THE INTERNATIONAL STAGE
A little less than four years ago, then-outgoing Vice President Joe Biden visited Ottawa, where he said “vive le Canada, because we need you very, very badly.” The message was clear: in view of America’s incoming “America First” President, Canada would need to punch above its weight to defend the liberal order on the international stage. While President Biden will have to contend with continued domestic isolationist sentiment, his administration will be looking to re-engage with global institutions that the United States has neglected, if not bullied and insulted, over the past four years: NATO, the WHO, and the WTO are just a few acronyms that come to mind. For its part, Canada will be looking for ways to help the United States re-engage on the international stage and reunite with global leaders who have turned wary of the superpower (a role Canada has played before vis-à-vis the United States).
FRIENDSHIP
Canada, of course, will not be the first thing on President Biden’s mind. But the man knows and appreciates Canada, as do a number of his closest advisors. In Biden’s 2016 visit to Ottawa, he noted that he could say that he had worked not only with Justin Trudeau but also with Pierre Trudeau (on account of Biden’s long career in the United States Senate, having been first elected in 1972). Of course, Vice President Kamala Harris herself attended high school in Montreal. Susan Rice, a close adviser and possible Cabinet secretary (and who is believed to have been the runner-up to Harris for the VP nod), worked in Toronto and is married to a Canadian. And Biden’s campaign manager, Jen O’Malley Dillon, advised the 2015 Trudeau campaign. These kinds of ties will also play their part in bringing the two sides together.
CONCLUSION
The Trudeau government did an admirable job managing the capricious Trump administration. But this was made easier by Canadians’ deep dislike of all things Trump. Now, with President-elect Biden headed to the White House, the Prime Minister may find that Canadians have heightened expectations for positive outcomes and results. Will this be possible? The election got rid of the Trump presidency but it did not rid the U.S. of what Trump represents. President Biden will need to navigate a (likely) Republican Senate, 71 million Trump voters, and a protectionist left-wing faction of the Democratic Party – a possible recipe for continued political gridlock and policy stasis that could harm cross-border initiatives.

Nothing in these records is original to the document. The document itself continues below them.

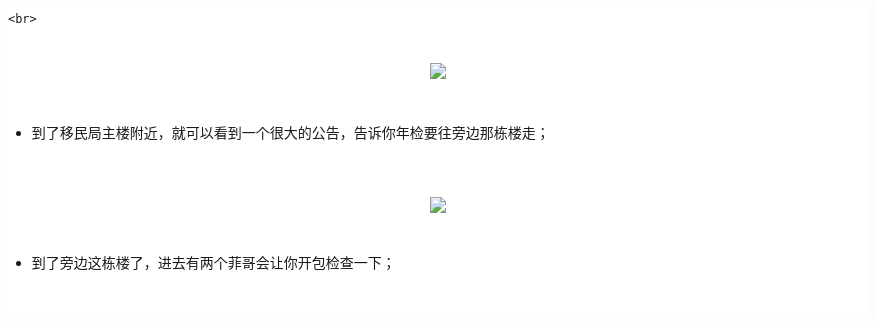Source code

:     <br> 
   </div><br> </li> 
 </ul> 
 <div align="left"> 
  <div align="center"> 
   <ignore_js_op> 
    <img aid="1325263" src="https://bbs.boniu123.cc/data/attachment/forum/202001/06/181923yat66y6qm2aa0md2.png" zoomfile="data/attachment/forum/202001/06/181923yat66y6qm2aa0md2.png" file="data/attachment/forum/202001/06/181923yat66y6qm2aa0md2.png" width="822" inpost="1"> 
    <div class="tip tip_4 aimg_tip" id="aimg_1325263_menu" style="position: absolute; display: none" disautofocus="true"> 
     <div class="xs0"> 
      <p><strong>8.png</strong> <em class="xg1">(487.23 KB, 下载次数: 0)</em></p> 
      <p> <a href="forum.php?mod=attachment&amp;aid=MTMyNTI2M3xlZjZiYTdiY3wxNTc4NDY2ODU3fDB8NTQ3NDIx&amp;nothumb=yes" target="_blank">下载附件</a> &nbsp;<a href="javascript:;" onclick="showWindow(this.id, this.getAttribute('url'), 'get', 0);" id="savephoto_1325263" url="home.php?mod=spacecp&amp;ac=album&amp;op=saveforumphoto&amp;aid=1325263&amp;handlekey=savephoto_1325263">保存到相册</a> </p> 
      <p class="xg1 y"><span title="2020-1-6 18:19">前天&nbsp;18:19</span> 上传</p> 
     </div> 
     <div class="tip_horn"></div> 
    </div> 
   </ignore_js_op> 
  </div> 
 </div> 
 <div align="left"> 
  <font style="color:rgb(51, 51, 51)"><font face="-apple-system-font, BlinkMacSystemFont, &amp;quot;"><font style="font-size:17px"><br> </font></font></font> 
 </div> 
 <ul> 
  <li> 
   <div align="left">
     到了移民局主楼附近，就可以看到一个很大的公告，告诉你年检要往旁边那栋楼走； 
    <br> 
    <br> 
   </div><br> </li> 
 </ul> 
 <div align="left"> 
  <div align="center"> 
   <ignore_js_op> 
    <img aid="1325264" src="https://bbs.boniu123.cc/data/attachment/forum/202001/06/181928a8yemmfbh1ymtm9g.png" zoomfile="data/attachment/forum/202001/06/181928a8yemmfbh1ymtm9g.png" file="data/attachment/forum/202001/06/181928a8yemmfbh1ymtm9g.png" width="715" inpost="1"> 
    <div class="tip tip_4 aimg_tip" id="aimg_1325264_menu" style="position: absolute; display: none" disautofocus="true"> 
     <div class="xs0"> 
      <p><strong>9.png</strong> <em class="xg1">(355.69 KB, 下载次数: 0)</em></p> 
      <p> <a href="forum.php?mod=attachment&amp;aid=MTMyNTI2NHw1N2QzZTUxY3wxNTc4NDY2ODU3fDB8NTQ3NDIx&amp;nothumb=yes" target="_blank">下载附件</a> &nbsp;<a href="javascript:;" onclick="showWindow(this.id, this.getAttribute('url'), 'get', 0);" id="savephoto_1325264" url="home.php?mod=spacecp&amp;ac=album&amp;op=saveforumphoto&amp;aid=1325264&amp;handlekey=savephoto_1325264">保存到相册</a> </p> 
      <p class="xg1 y"><span title="2020-1-6 18:19">前天&nbsp;18:19</span> 上传</p> 
     </div> 
     <div class="tip_horn"></div> 
    </div> 
   </ignore_js_op> 
  </div> 
 </div>
 <br> 
 <ul> 
  <li> 
   <div align="left">
     到了旁边这栋楼了，进去有两个菲哥会让你开包检查一下； 
    <br> 
    <br> 
   </div><br> </li> 
 </ul> 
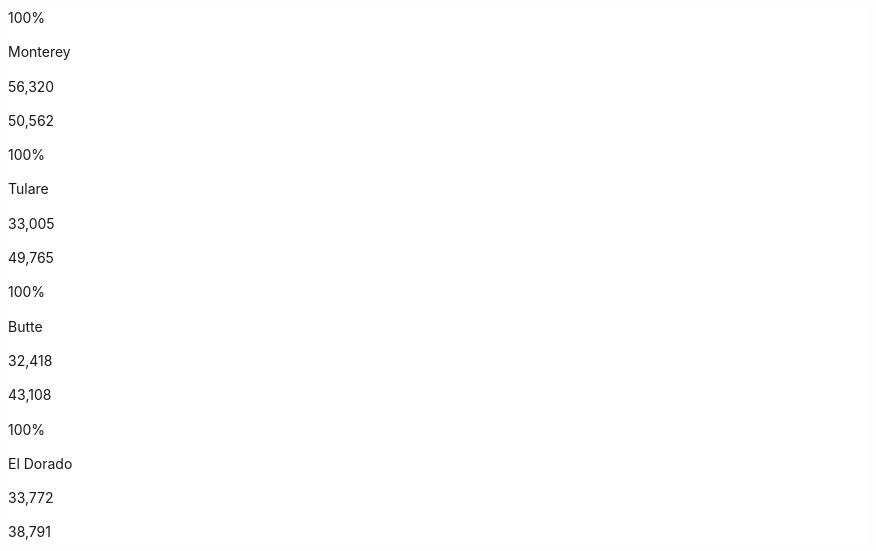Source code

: </div>

100<span class="eln-percent-sign">%</span>

Monterey

<div class="eln-text-color eln-democrat-1">

56,320

</div>

<div>

50,562

</div>

100<span class="eln-percent-sign">%</span>

Tulare

<div>

33,005

</div>

<div class="eln-text-color eln-democrat-2">

49,765

</div>

100<span class="eln-percent-sign">%</span>

Butte

<div>

32,418

</div>

<div class="eln-text-color eln-democrat-2">

43,108

</div>

100<span class="eln-percent-sign">%</span>

El Dorado

<div>

33,772

</div>

<div class="eln-text-color eln-democrat-2">

38,791

</div>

Still, Biden wrote in his 2007 memoir that likely “the single most important piece of advice I got in my career” came from the late Senate Majority Leader Mike Mansfield (D-Mont.) who told him, “Your job here is to find the good things in your colleagues—the things their state saw—and not focus on the bad.” This is important: this advice still guides President Biden in terms of his core philosophy, on issues domestic but also foreign.